Carry on the forum thread about settling in Calpulalpan, Tlaxcala and the Gulf coast, starting right after its final post.

_Text shown_
━━━━━━━━━━━━━━━━

# I am living, for now, in Calpulalpan, Tlaxacala



## jag (Apr 28, 2010)

Hola,
My name is Jay. I have very recently come to Calpulalpan, Tlaxcala and would like to connect with Americans. I am from San Diego, and am in Calpulalpan because of a Mexican woman I met while she was working in the San Diego area. I want to visit Veracruz and other Gulf coastal cities looking for a permanent place to live.
I'd welcome the opportunity to connect and get answers to lots of questions.


----------



## RVGRINGO (May 16, 2007)

Welcome to the forum. You may find that your questions can be answered on this forum, if you pose them to others in your areas of interest. I'm sure that there are members of the forum who have visited, or perhaps live, in Veracruz or other coastal cities.


----------



## sunnyvmx (Mar 14, 2010)

Hola, I live in the lakeside town of Catemaco, south of Veracruz. As a permanent resident, I prefer the small town life, especially in the tropical jungle area on this coast. Having some elevation from the coast offers a more temperate climate with less humidity, but beach access is only 30 minutes away. This is a popular Mexican tourist area so it's much less commercial than the West coast, but offers much to be explored and enjoyed. Ask your questions and let us answer them as best we can. There's a lot to be learned from the internet and these forums.


----------



## jag (Apr 28, 2010)

*thanks*

Thanks. I'll include the word veracruz in my next thread.



RVGRINGO said:


> Welcome to the forum. You may find that your questions can be answered on this forum, if you pose them to others in your areas of interest. I'm sure that there are members of the forum who have visited, or perhaps live, in Veracruz or other coastal cities.

━━━━━━━━━━━━━━━━

_Data_

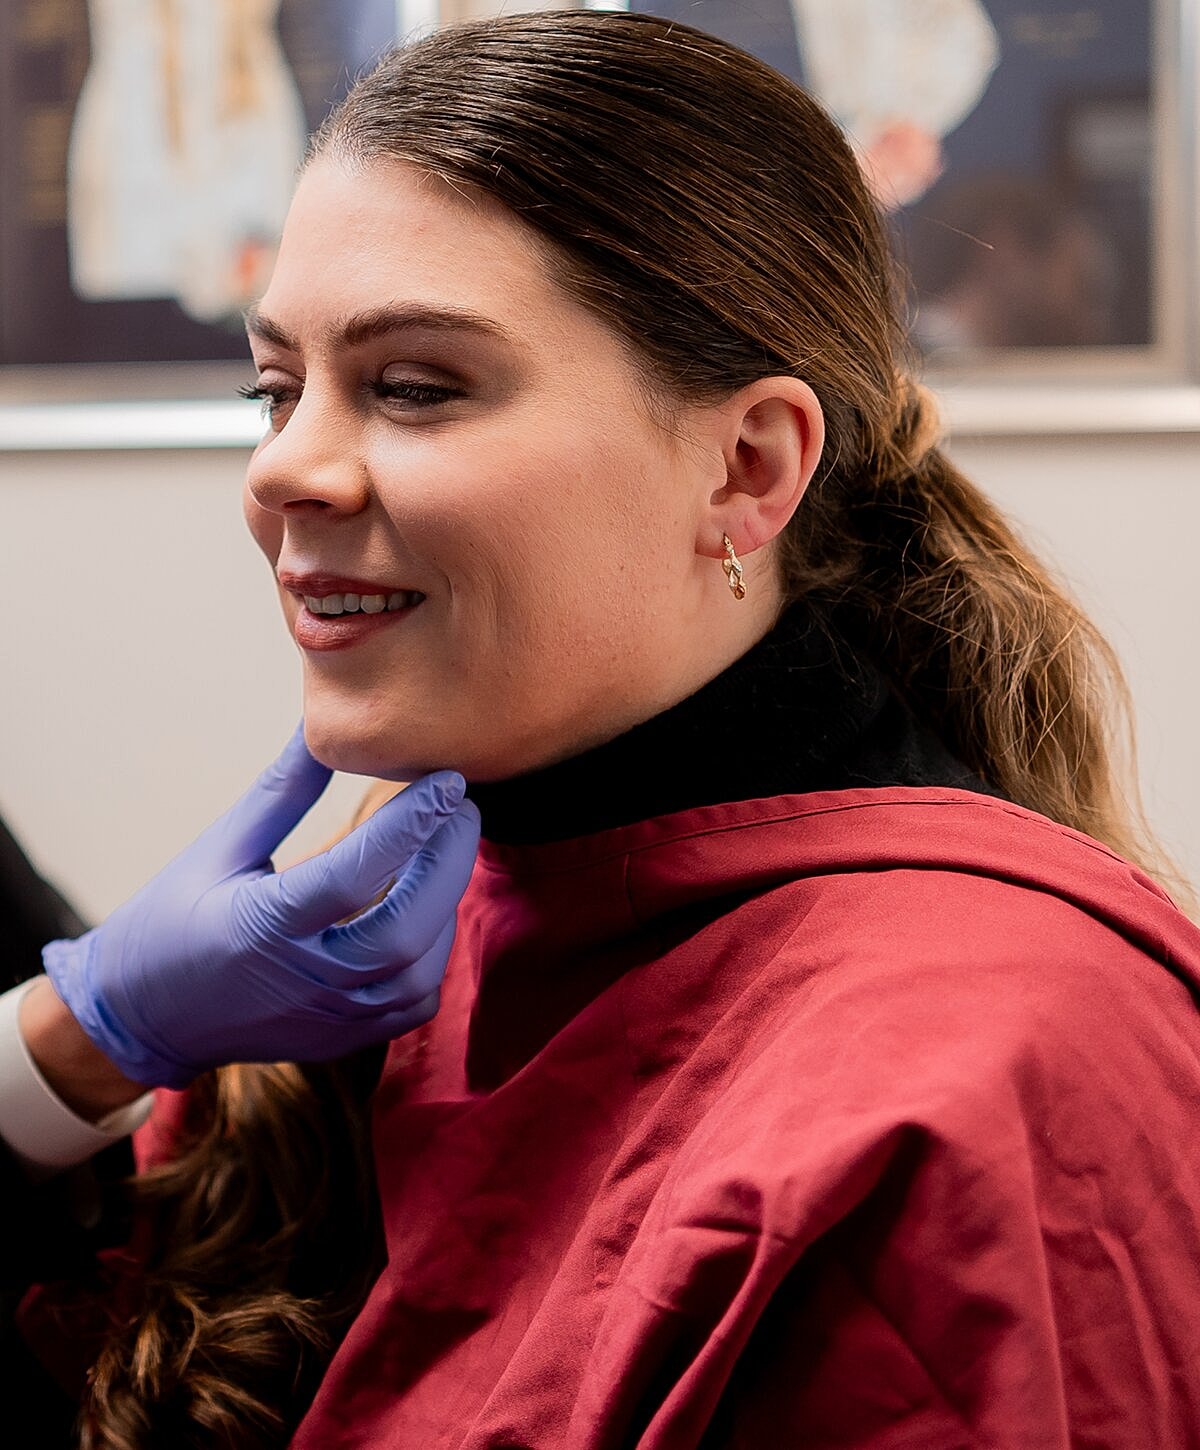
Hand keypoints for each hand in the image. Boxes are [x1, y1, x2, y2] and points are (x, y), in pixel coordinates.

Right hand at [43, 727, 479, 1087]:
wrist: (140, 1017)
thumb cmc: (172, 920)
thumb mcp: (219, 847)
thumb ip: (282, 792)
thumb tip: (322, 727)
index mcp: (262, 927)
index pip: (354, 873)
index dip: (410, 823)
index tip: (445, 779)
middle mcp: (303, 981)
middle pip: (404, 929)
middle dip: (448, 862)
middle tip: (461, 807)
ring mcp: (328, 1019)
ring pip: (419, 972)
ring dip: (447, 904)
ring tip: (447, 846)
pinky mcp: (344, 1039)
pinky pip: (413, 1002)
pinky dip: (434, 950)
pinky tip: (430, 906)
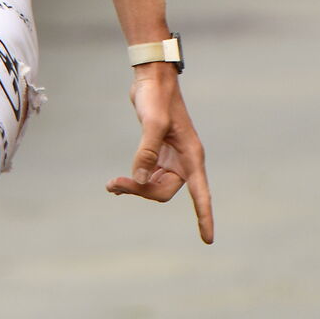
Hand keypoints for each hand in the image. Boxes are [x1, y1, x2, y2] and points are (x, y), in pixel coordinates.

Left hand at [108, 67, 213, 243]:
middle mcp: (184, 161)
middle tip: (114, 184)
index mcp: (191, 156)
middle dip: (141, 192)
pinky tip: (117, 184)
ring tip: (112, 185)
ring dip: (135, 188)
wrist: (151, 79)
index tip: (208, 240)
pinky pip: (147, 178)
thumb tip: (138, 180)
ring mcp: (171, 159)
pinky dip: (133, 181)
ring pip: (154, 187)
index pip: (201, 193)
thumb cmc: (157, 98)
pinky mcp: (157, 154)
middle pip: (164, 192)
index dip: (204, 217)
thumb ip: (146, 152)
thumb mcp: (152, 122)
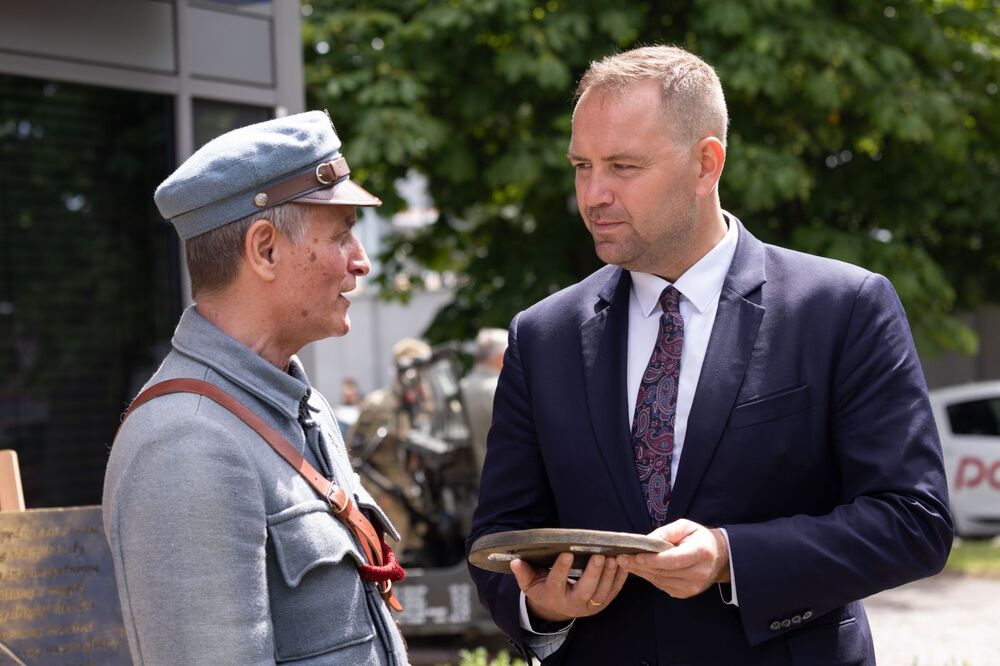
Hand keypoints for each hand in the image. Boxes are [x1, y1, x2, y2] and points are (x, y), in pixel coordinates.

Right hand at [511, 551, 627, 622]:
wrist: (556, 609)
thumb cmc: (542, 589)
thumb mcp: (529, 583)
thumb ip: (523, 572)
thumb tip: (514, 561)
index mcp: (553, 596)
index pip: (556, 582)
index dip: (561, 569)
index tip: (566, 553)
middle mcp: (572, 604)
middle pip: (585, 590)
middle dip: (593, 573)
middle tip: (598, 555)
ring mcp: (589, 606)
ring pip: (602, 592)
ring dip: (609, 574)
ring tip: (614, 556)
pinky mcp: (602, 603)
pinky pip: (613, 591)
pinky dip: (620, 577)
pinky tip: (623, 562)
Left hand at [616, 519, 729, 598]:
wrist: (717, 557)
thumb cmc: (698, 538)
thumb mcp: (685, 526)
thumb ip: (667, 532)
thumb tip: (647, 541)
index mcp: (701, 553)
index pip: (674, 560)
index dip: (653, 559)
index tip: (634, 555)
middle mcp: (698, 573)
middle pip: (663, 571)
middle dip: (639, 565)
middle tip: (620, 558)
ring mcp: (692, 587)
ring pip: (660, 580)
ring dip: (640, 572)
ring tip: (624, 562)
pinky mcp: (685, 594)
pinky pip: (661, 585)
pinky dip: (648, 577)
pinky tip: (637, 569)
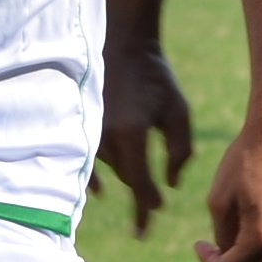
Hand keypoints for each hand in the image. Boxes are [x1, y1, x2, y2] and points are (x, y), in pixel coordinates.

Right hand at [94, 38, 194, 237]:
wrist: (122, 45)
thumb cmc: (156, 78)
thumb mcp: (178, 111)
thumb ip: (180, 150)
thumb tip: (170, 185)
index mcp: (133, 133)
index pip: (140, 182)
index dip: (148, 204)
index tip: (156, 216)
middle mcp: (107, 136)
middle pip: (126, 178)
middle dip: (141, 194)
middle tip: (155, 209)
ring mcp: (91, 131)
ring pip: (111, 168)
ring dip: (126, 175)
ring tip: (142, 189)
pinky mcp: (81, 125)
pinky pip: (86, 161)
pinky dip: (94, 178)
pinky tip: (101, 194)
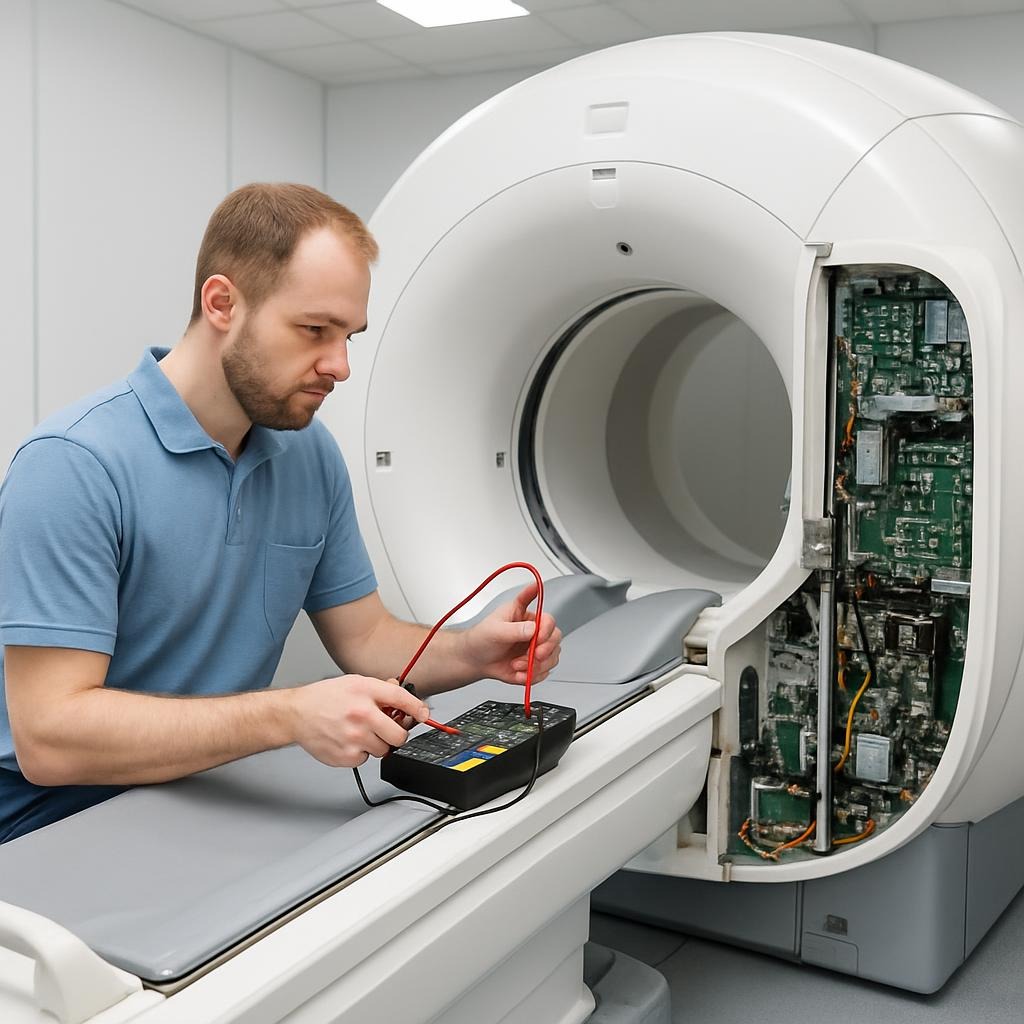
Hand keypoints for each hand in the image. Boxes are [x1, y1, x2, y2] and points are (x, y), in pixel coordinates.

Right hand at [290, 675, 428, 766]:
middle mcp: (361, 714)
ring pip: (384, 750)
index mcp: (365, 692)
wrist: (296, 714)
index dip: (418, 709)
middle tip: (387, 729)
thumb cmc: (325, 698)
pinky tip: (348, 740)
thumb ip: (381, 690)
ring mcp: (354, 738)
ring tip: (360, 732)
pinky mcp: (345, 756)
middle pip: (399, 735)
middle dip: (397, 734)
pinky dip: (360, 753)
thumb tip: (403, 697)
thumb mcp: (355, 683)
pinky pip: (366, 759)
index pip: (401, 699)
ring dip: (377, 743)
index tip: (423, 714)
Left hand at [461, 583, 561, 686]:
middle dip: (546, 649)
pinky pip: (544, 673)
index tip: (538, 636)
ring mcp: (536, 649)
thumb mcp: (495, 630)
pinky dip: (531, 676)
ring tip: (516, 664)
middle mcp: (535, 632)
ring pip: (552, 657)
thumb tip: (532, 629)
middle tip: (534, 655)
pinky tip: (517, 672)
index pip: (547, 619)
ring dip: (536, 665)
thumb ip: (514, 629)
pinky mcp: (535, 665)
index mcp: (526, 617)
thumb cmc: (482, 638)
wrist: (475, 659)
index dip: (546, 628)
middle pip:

━━━━━━━━━━━━━━━━

_Result_
----------



## jag (Apr 28, 2010)

*Veracruz*

I am going to be exploring the gulf coastal cities from Veracruz to Cozamel evaluating standard of living and costs. Any and all suggestions will be greatly appreciated. I currently living in Calpulalpan, a city in Tlaxcala on the road from Mexico DF to Veracruz. Any travel suggests, and motel suggestions as well, will be appreciated. Thanks,
Jay




sunnyvmx said:


> Hola, I live in the lakeside town of Catemaco, south of Veracruz. As a permanent resident, I prefer the small town life, especially in the tropical jungle area on this coast. Having some elevation from the coast offers a more temperate climate with less humidity, but beach access is only 30 minutes away. This is a popular Mexican tourist area so it's much less commercial than the West coast, but offers much to be explored and enjoyed. Ask your questions and let us answer them as best we can. There's a lot to be learned from the internet and these forums.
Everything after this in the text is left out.